In human terms, the chrysalis is isolation.
It is darkness.
It is solitude.
It is quiet.
Sometimes it’s chosen.
Sometimes it’s imposed.
Often, it’s both.
If we fight that stage—if we demand productivity, visibility, or proof of worth while we’re still dissolving—we don’t emerge well. We risk never emerging at all. But if we rest within it, if we listen, if we discern what this season is asking of us, something extraordinary happens.
We don’t just pop out one day and fly.
Emergence is a process.
The chrysalis falls away slowly, and that shedding often mirrors what happens with our families of origin. Differentiation hurts. Separation costs. Becoming who we are meant to be sometimes requires distance we never planned to take. I can be honest about that without being cruel. I can acknowledge fracture without denying love. The emotional cost is real—and so is the necessity.
As inhabitants of this planet, we all have a responsibility. I believe we pay rent here not with perfection, but with intention—by choosing, moment by moment, to do the next right thing.
I’ve learned to ask myself, with uncomfortable honesty:
Is what I’m doing in this moment adding to the vision I have for my life—or quietly pulling me away from it?
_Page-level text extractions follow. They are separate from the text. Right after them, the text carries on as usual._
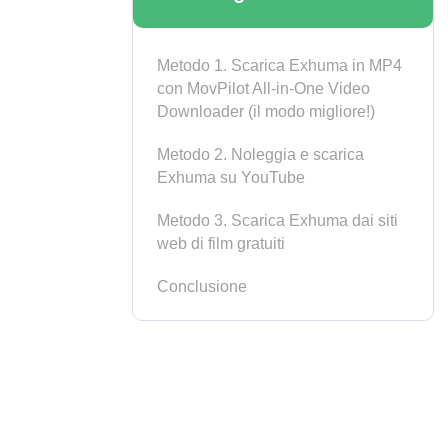
Metodo 1. Scarica Exhuma in MP4
con MovPilot All-in-One Video
Downloader (il modo migliore!)
Metodo 2. Noleggia e scarica
Exhuma su YouTube
Metodo 3. Scarica Exhuma dai siti
web di film gratuiti
Conclusione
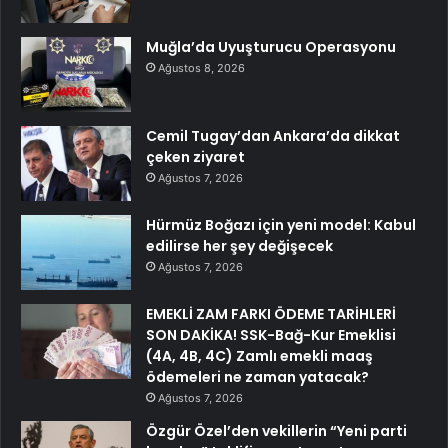
Muğla’da Uyuşturucu Operasyonu
Ağustos 8, 2026
Cemil Tugay’dan Ankara’da dikkat
çeken ziyaret
Ağustos 7, 2026
Hürmüz Boğazı için yeni model: Kabul
edilirse her şey değişecek
Ağustos 7, 2026
EMEKLİ ZAM FARKI ÖDEME TARİHLERİ
SON DAKİKA! SSK-Bağ-Kur Emeklisi
(4A, 4B, 4C) Zamlı emekli maaş
ödemeleri ne zaman yatacak?
Ağustos 7, 2026
Özgür Özel’den vekillerin “Yeni parti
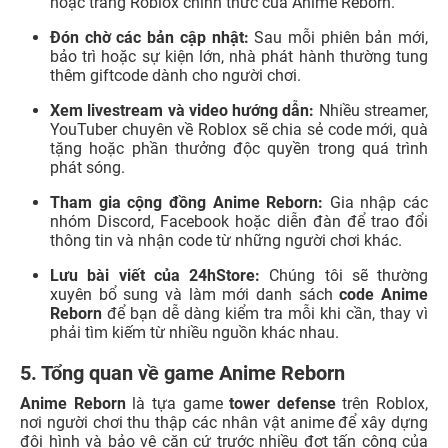
hoặc trang Roblox chính thức của Anime Reborn.
Đón chờ các bản cập nhật:
Sau mỗi phiên bản mới,
bảo trì hoặc sự kiện lớn, nhà phát hành thường tung
thêm giftcode dành cho người chơi.
Xem livestream và video hướng dẫn:
Nhiều streamer,
YouTuber chuyên về Roblox sẽ chia sẻ code mới, quà
tặng hoặc phần thưởng độc quyền trong quá trình
phát sóng.
Tham gia cộng đồng Anime Reborn:
Gia nhập các
nhóm Discord, Facebook hoặc diễn đàn để trao đổi
thông tin và nhận code từ những người chơi khác.
Lưu bài viết của 24hStore:
Chúng tôi sẽ thường
xuyên bổ sung và làm mới danh sách
code Anime
Reborn
để bạn dễ dàng kiểm tra mỗi khi cần, thay vì
phải tìm kiếm từ nhiều nguồn khác nhau.
5. Tổng quan về game Anime Reborn
Anime Reborn
là tựa game
tower defense
trên Roblox,
nơi người chơi thu thập các nhân vật anime để xây dựng
đội hình và bảo vệ căn cứ trước nhiều đợt tấn công của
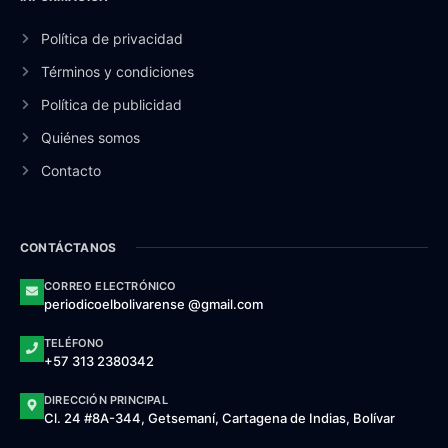
Política de privacidad
Términos y condiciones
Política de publicidad
Quiénes somos
Contacto
CONTÁCTANOS
CORREO ELECTRÓNICO
periodicoelbolivarense @gmail.com
TELÉFONO
+57 313 2380342
DIRECCIÓN PRINCIPAL
Cl. 24 #8A-344, Getsemaní, Cartagena de Indias, Bolívar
As a person of faith, I understand this as living in alignment with God’s teachings, or at least striving toward them. Others may frame it differently. What matters is the shared truth underneath: the next moment is not guaranteed.
So how I spend this one matters.
I live under the authority of something greater than myself—a power fueled by love, trust, connection, and mission. When I forget that, anxiety tightens its grip. When I remember it, fear doesn’t disappear, but I become steadier within it.
If there is comfort here, let it be this: the quiet seasons are not wasted.
The fear does not mean failure.
The chrysalis is not the end of the story.
And if there is a challenge, let it be this: stop rushing your own becoming to make others comfortable.
Choose meaning anyway.
Choose purpose anyway.
Choose love, even when it costs.
Rest when it is time to rest.
Emerge when it is time to emerge.
I am not meant to fly all the time.
But when I do, may it be with wings formed by truth, patience, and grace.
Author’s Note
This essay was written in a season of quiet becoming—shaped by caregiving, chronic illness, faith, and the slow, often unseen work of transformation. It is not meant to offer answers so much as companionship, language for experiences that are often lived but rarely named. If you find yourself in a chrysalis season—waiting, grieving, listening, or learning to trust again—may this piece remind you that rest is not failure, and becoming is not wasted time.